John Calvin Commentary


John Calvin Commentary
"And I was alive apart from the law once: but when the commandment came, sin revived, and I died;" — Romans 7:9 (ASV)
For I was alive. He means to suggest that there had been a time when sin was dead to him or in him. But this should not be understood as if he had been without law at any time; rather, this phrase I was alive has a particular significance. For the absence of the law was the reason he was alive; that is, why, being inflated with a conceited view of his own righteousness, he claimed life for himself while he was still dead.
To make the sentence clearer, let us state it this way: “When I was formerly without the law, I was alive.” But I have said that this expression is emphatic, for by imagining himself great, he also claimed life.

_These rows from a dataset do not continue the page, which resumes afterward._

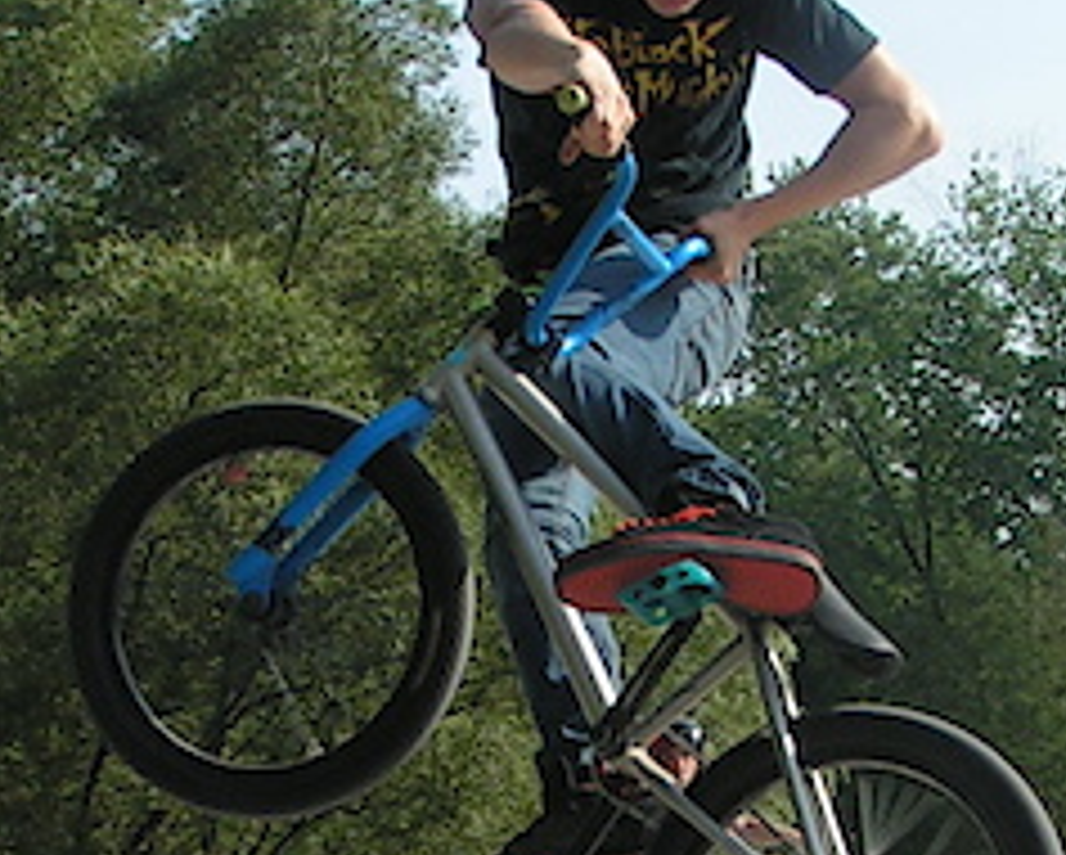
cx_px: 427
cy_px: 747
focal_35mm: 135
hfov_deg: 14.2
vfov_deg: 11.4
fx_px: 4263
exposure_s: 1/250
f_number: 5.6
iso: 50
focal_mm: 6.3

The meaning, then, is this: “When I sinned, lacking knowledge of the law, the sin, which I did not observe, was so dormant that it seemed to be dead. On the other hand, as I did not seem to myself to be a sinner, I was satisfied with myself, thinking that I had a life of my own.” But the death of sin is the life of man, and again, the life of sin is the death of man.
One might ask here what time it was when, through his ignorance of the law—or as he himself says, through its absence—he confidently claimed life.
It is indeed certain that he had been taught the doctrine of the law from his childhood. However, it was the theology of the letter, which does not humble its disciples. For, as he says elsewhere, the veil intervened so that the Jews could not see the light of life in the law. So also he himself, while his eyes were veiled and being destitute of the Spirit of Christ, was satisfied with the outward mask of righteousness.
Therefore, he represents the law as absent, though it was before his eyes, because it did not truly impress upon him the consciousness of God’s judgment. Thus, the eyes of hypocrites are covered with a veil, so that they do not see how much that command requires, in which we are forbidden to lust or covet.
But when the commandment came. So now, on the other hand, he presents the law as “coming” when it began to be truly understood. It then, so to speak, raised sin from the dead, for it revealed to Paul how great depravity abounded in the recesses of his heart, and at the same time, it slew him. We must always remember that he speaks of that intoxicating confidence in which hypocrites settle, while they flatter themselves because they overlook their sins.